盯着沉沉入睡的孟胜乐,我苦恼的叹了口气。一窝蚁 m.yiwoyi.com
人这种生物,正是因为比动物多了,才会懂得如何伪装自己的丑陋,故而总是活的那么精疲力尽。
如果当初孟胜乐不是为了发泄去接触那些玩意儿,不会落得如此下场,如果他最开始犯错就选择相信我们,让我们帮他共同面对,此刻的情况或许会好转不少。
见我闷头叹气,小鸭鸭李新元嘬着嘴皮道“我们会所里也有好几个少爷也玩这些东西,说是为了减肥,每次瘾发作也特别可怕。
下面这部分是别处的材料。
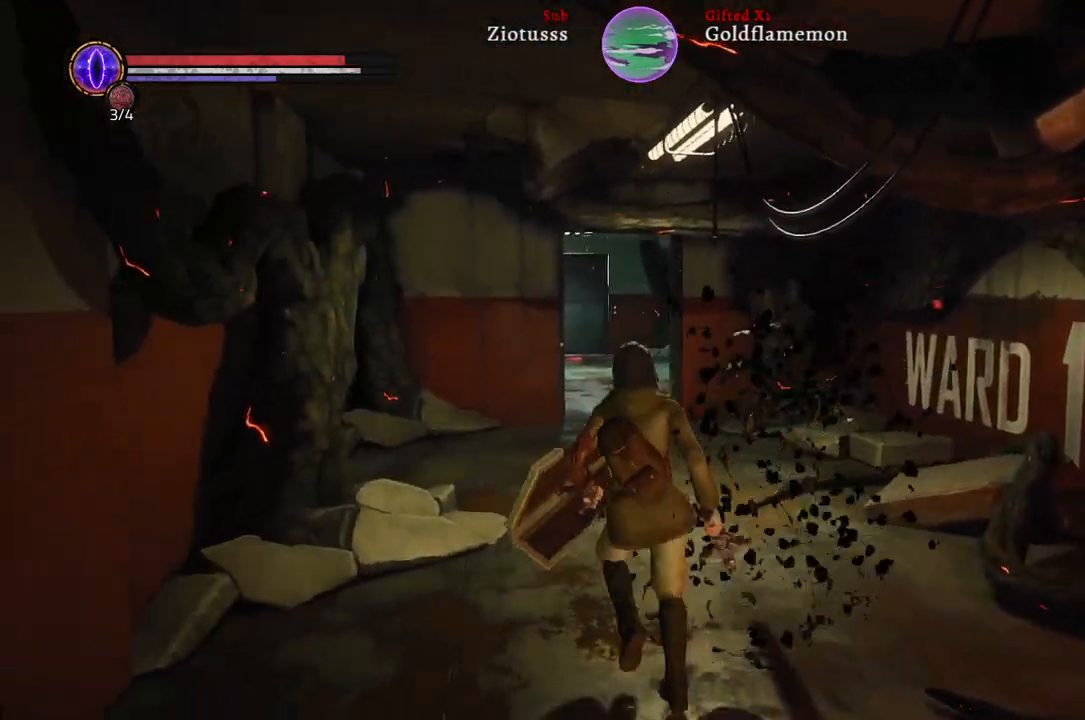
{"buttons": [], "left_stick": "up-right", "right_stick": "right", "events": [[50, "left_stick", "up"], [83, "right_stick", "right"], [300, "left_stick", "up-right"]]}
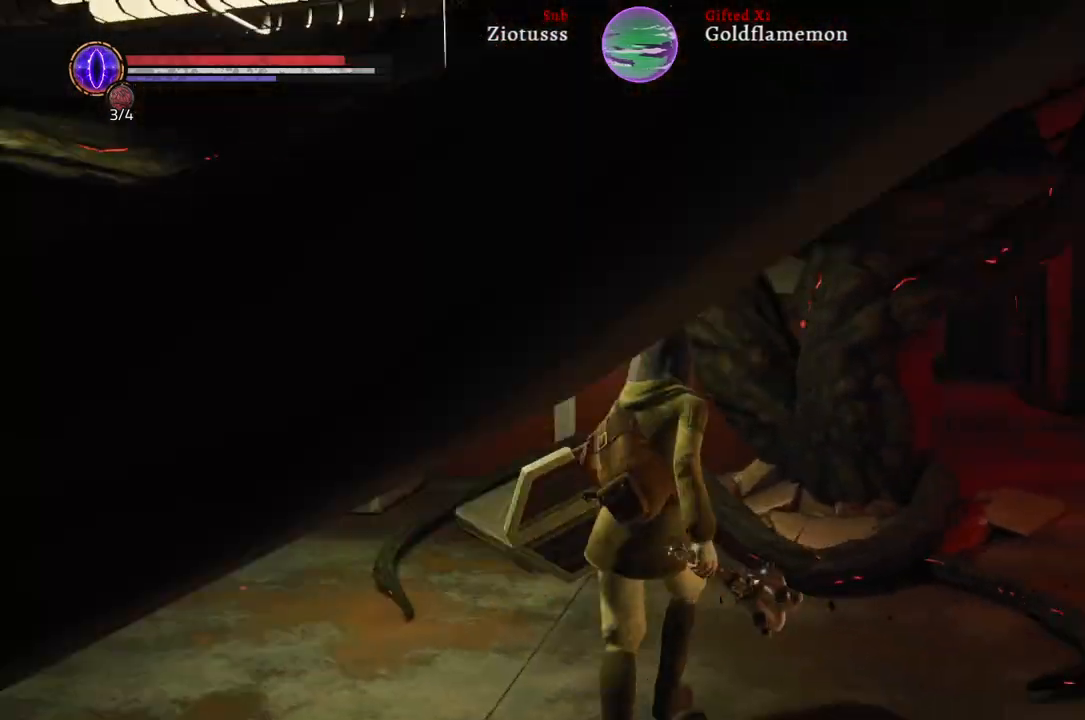
{"buttons": [], "left_stick": "up-right", "right_stick": "center", "events": [[300, "right_stick", "center"]]}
”
我好奇的问“这边那种玩意儿也那么泛滥?”
李新元貌似很有文化的嘟囔“就是沿海才更泛滥,要不历史上也不会整出虎门禁烟,这边稍微大型点的娱乐会所,都有专人卖药,好像跟老板什么都打好关系的。”
我皱了皱眉头“老板允许?”
李新元理直气壮的出声“赚钱的事儿有几个会往出推,况且推也没用,这边的贩药的都特别专业,上下都有关系,你敢挡他们财路,他们就有本事让你摊子关门。”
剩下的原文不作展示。